Cierto es que en el Evangelio Jesús nos sorprende con esas palabras algo duras e incluso chirriantes ante el abrazo de María Magdalena: «No me toques» (cf Jn 20, 17) ¿Será tal vez una llamada a no quedarse la experiencia para uno sino a abrazar su resurrección en tantas personas, lugares, situaciones…? Sí, creo que puede ir por ahí.
Cuando crees haber perdido el camino que estaba dando sentido a tu vida y de pronto aparece la señal que te da ese respiro y te impulsa a seguir; cuando el horizonte que esperaba anhelante tu llegada se confunde con el mismo azul del cielo desorientando el rumbo, y de pronto, sin esperarlo, en medio de la noche, conseguimos vislumbrar aquel faro –con su lenguaje particular–; cuando el amor con el que cuentas se torna aparente sin saber cómo ni por qué y de pronto, en medio de la desesperanza descubres que lo aparente era solo tu forma de mirar… Entonces resurrección es abrazar esa señal, esa luz, o incluso la propia fragilidad que, por vulnerable, nos acerca más a lo eterno… Resurrección es entonces abrazar de nuevo aquello que te da la vida, que te hace volver a sonreír… y contarlo. Es abrazarte en el encuentro con los otros.

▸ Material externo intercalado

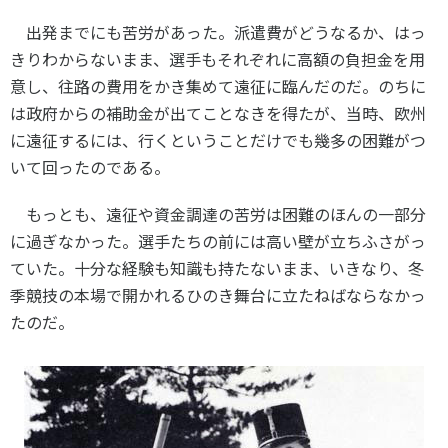
出発までにも苦労があった。派遣費がどうなるか、はっ
きりわからないまま、選手もそれぞれに高額の負担金を用
意し、往路の費用をかき集めて遠征に臨んだのだ。のちに
は政府からの補助金が出てことなきを得たが、当時、欧州
に遠征するには、行くということだけでも幾多の困難がつ
いて回ったのである。
もっとも、遠征や資金調達の苦労は困難のほんの一部分
に過ぎなかった。選手たちの前には高い壁が立ちふさがっ
ていた。十分な経験も知識も持たないまま、いきなり、冬
季競技の本場で開かれるひのき舞台に立たねばならなかっ
たのだ。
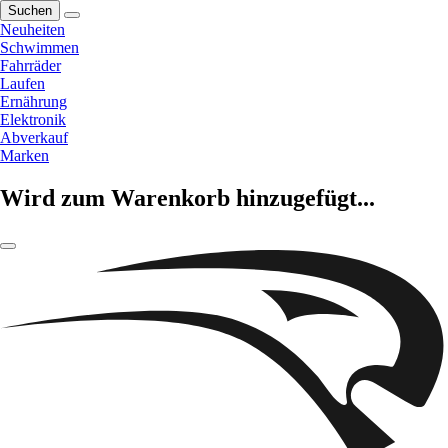
Suchen
Neuheiten
Schwimmen
Fahrräder
Laufen
Ernährung
Elektronik
Abverkauf
Marken
Wird zum Warenkorb hinzugefügt...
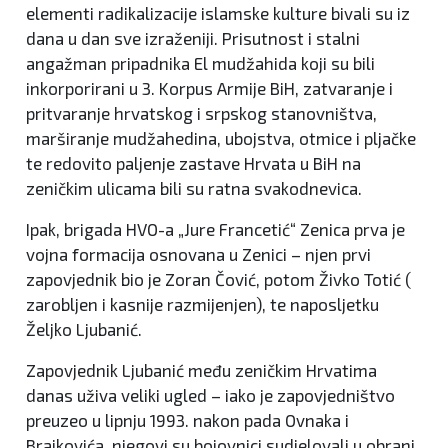
elementi radikalizacije islamske kulture bivali su iz
dana u dan sve izraženiji. Prisutnost i stalni
angažman pripadnika El mudžahida koji su bili
inkorporirani u 3. Korpus Armije BiH, zatvaranje i
pritvaranje hrvatskog i srpskog stanovništva,
marširanje mudžahedina, ubojstva, otmice i pljačke
te redovito paljenje zastave Hrvata u BiH na
zeničkim ulicama bili su ratna svakodnevica.
Ipak, brigada HVO-a „Jure Francetić“ Zenica prva je
vojna formacija osnovana u Zenici – njen prvi
zapovjednik bio je Zoran Čović, potom Živko Totić (
zarobljen i kasnije razmijenjen), te naposljetku
Željko Ljubanić.
Zapovjednik Ljubanić među zeničkim Hrvatima
danas uživa veliki ugled – iako je zapovjedništvo
preuzeo u lipnju 1993. nakon pada Ovnaka i
Brajkovića, njegovi su bojovnici sudjelovali u obrani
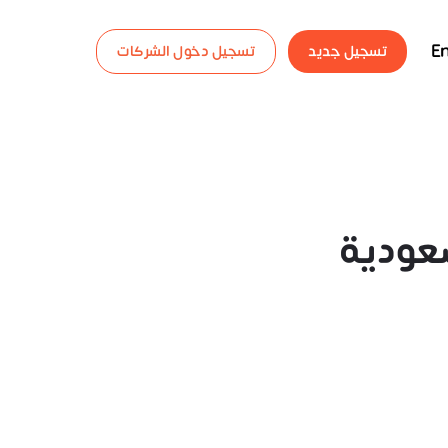
En
تسجيل جديد
تسجيل دخول الشركات
عودية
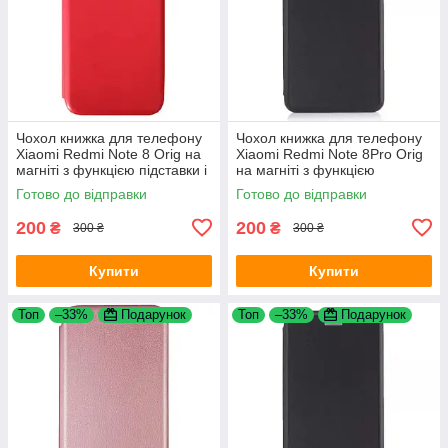
Чохол книжка для телефону
Чохол книжка для телефону
Xiaomi Redmi Note 8 Orig на
Xiaomi Redmi Note 8Pro Orig
магніті з функцією підставки і
на магніті з функцією
кишенею для карт Red 4you
підставки і кишенею для карт
Готово до відправки
Готово до відправки
Black 4you
200
200
₴
₴
300 ₴
300 ₴
Купити
Купити
Топ
–33%
Подарунок
Топ
–33%
Подарунок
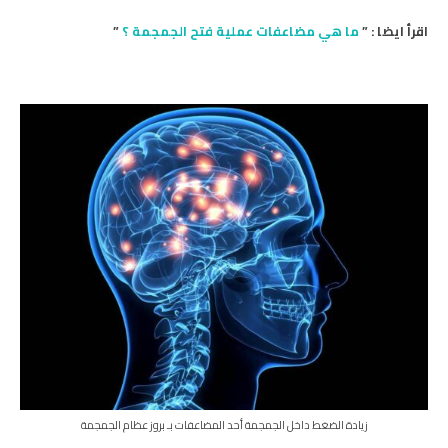
اقرأ ايضا : ”
ما هي مضاعفات عملية فتح الجمجمة ؟
”
زيادة الضغط داخل الجمجمة أحد المضاعفات بـ بروز عظام الجمجمة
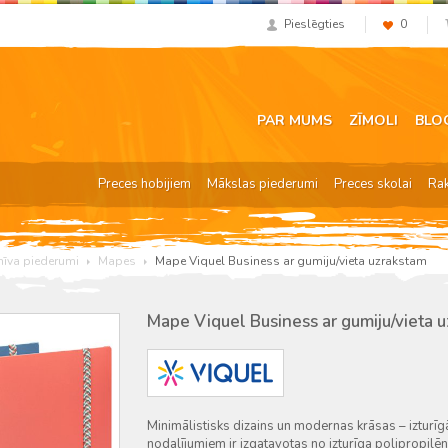
Pieslēgties
0
PAR MUMS
ZĪMOLI
BLO
Preces hobijiem
Mākslas piederumi
Preces skolai
Ra
hīva piederumi
Mapes
Mape Viquel Business ar gumiju/vieta uzrakstam
Mape Viquel Business ar gumiju/vieta 
Minimālistisks dizains un modernas krāsas – izturī
nodalījumiem ir izgatavotas no izturīga polipropilē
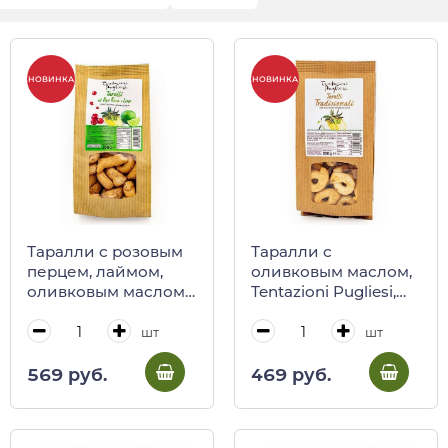
НОВИНКА
НОВИНКА
Таралли с розовым
Таралли с
перцем, лаймом,
оливковым маслом,
оливковым маслом,
Tentazioni Pugliesi,
Tentazioni Pugliesi,
200 г (крафт)
200 г (крафт)
шт
шт
569 руб.
469 руб.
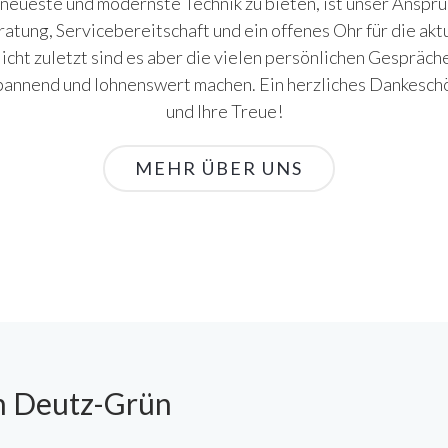
neueste und modernste Technik zu bieten, ist unser Anspr
atung, Servicebereitschaft und ein offenes Ohr für die ak
cht zuletzt sind es aber die vielen persönlichen Gespräch
pannend und lohnenswert machen. Ein herzliches Dankeschö
und Ihre Treue!
MEHR ÜBER UNS
in Deutz-Grün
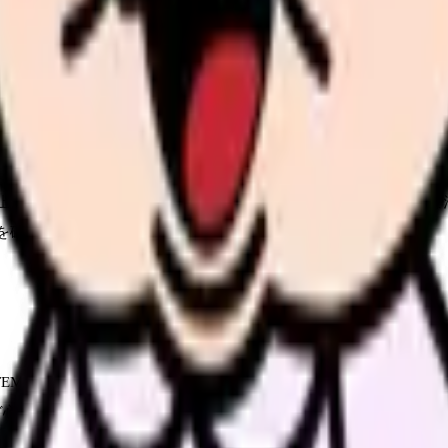
分以上）で連続する波形です。脈拍が触知できない場合は心室細動と同
ダロン等）の準備が必要です。
止した状態です。除細動は無効で、CPRとアドレナリン投与が主
を確認してください。
STEMI）の可能性が高いです。胸痛を伴う場合はほぼ確実です。1
ど心筋の救済範囲が広がります。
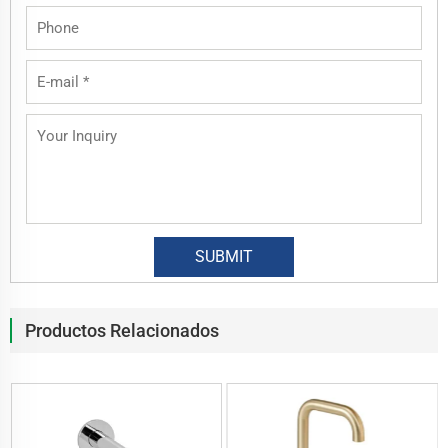
Productos Relacionados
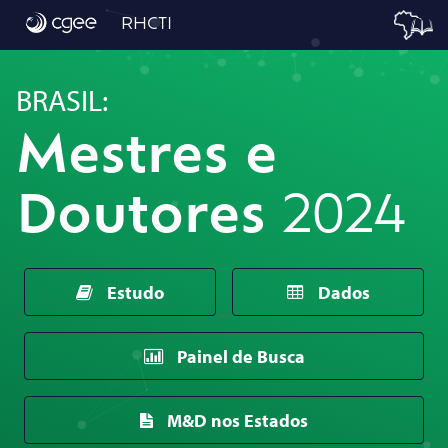
Início
RHCTI
BRASIL:
Mestres e
Doutores
2024
Estudo
Dados
Painel de Busca
M&D nos Estados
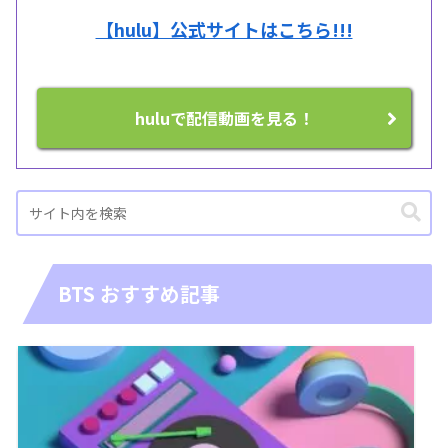
【hulu】公式サイトはこちら!!!
huluで配信動画を見る！
BTS おすすめ記事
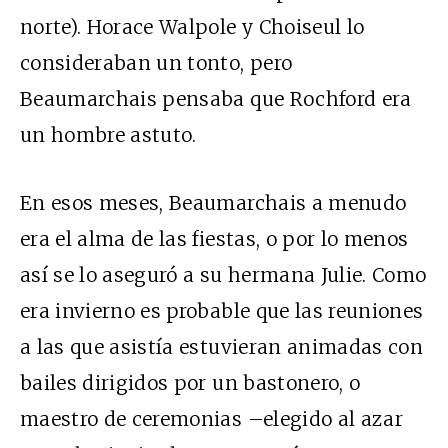
norte). Horace Walpole y Choiseul lo
consideraban un tonto, pero
Beaumarchais pensaba que Rochford era
un hombre astuto.
En esos meses, Beaumarchais a menudo
era el alma de las fiestas, o por lo menos
así se lo aseguró a su hermana Julie. Como
era invierno es probable que las reuniones
a las que asistía estuvieran animadas con
bailes dirigidos por un bastonero, o
maestro de ceremonias –elegido al azar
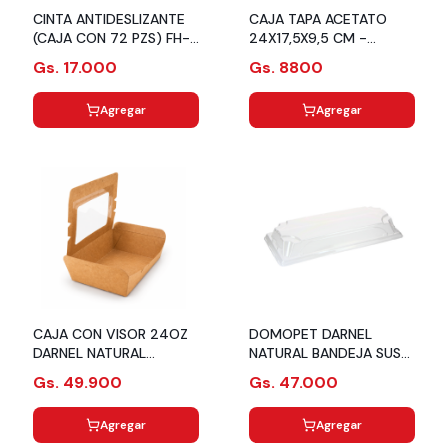
CINTA ANTIDESLIZANTE
CAJA TAPA ACETATO
(CAJA CON 72 PZS) FH-
24X17,5X9,5 CM -
505-XT 50 M.
PK047.1
Gs. 17.000
Gs. 8800
Agregar
Agregar
CAJA CON VISOR 24OZ
DOMOPET DARNEL
DARNEL NATURAL
NATURAL BANDEJA SUSHI
168X118X45MM MOCA -
T6 225X99X32MM
Gs. 49.900
Gs. 47.000
PQX50/ CJ 6PQ
PQ125/ CJX8
Agregar
Agregar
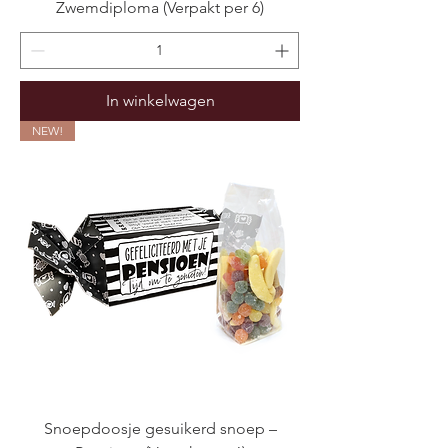
Zwemdiploma (Verpakt per 6)
In winkelwagen
NEW!
Snoepdoosje gesuikerd snoep –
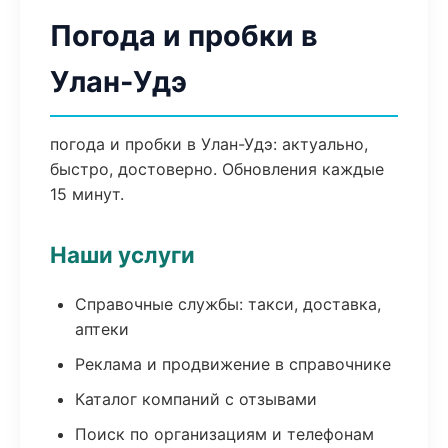
Погода и пробки в
Улан-Удэ
погода и пробки в Улан-Удэ: актуально,
быстро, достоверно. Обновления каждые
15 минут.
Наши услуги
Справочные службы: такси, доставка,
аптеки
Реклама и продвижение в справочнике
Каталог компаний с отзывами
Поиск по организациям и телефонам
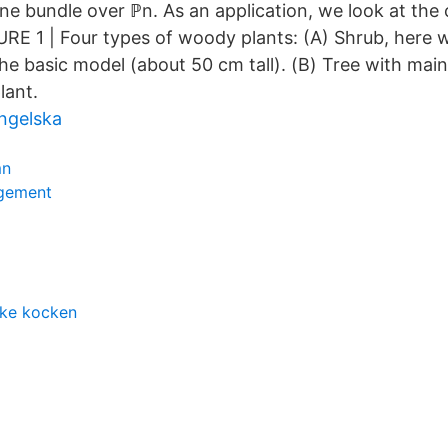
line bundle over ℙn. As an application, we look at t
URE 1 | Four types of woody plants: (A) Shrub, here w
the basic model (about 50 cm tall). (B) Tree with mai
lant.
engelska
mn
agement
ske kocken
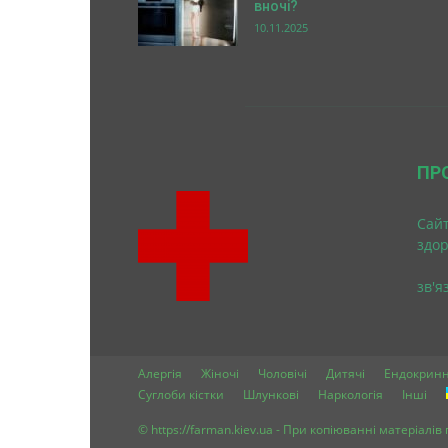
вночі?
10.11.2025
ПР
Cайт
здо
зв'я
Алергія
Жіночі
Чоловічі
Дитячі
Ендокринн
Суглоби кістки
Шлункові
Наркологія
Інші
© https://farman.kiev.ua - При копіюванні матеріалі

Pero sobre todo –o también– es abrazar al Señor de la Vida presente en cada señal, en cada faro, en cada fragilidad, asumiendo además la impotencia de no poder retener ese abrazo.
«No me toques», «ve y dile a mis hermanos…» Ve y cuenta, con tu vida, con esa forma de mirar, que resurrección es volver a abrazar una y otra vez, es abrazarle ahí de nuevo, en lo cotidiano, en lo más humano, en lo que te hace «sentir en casa», de una vez y para siempre.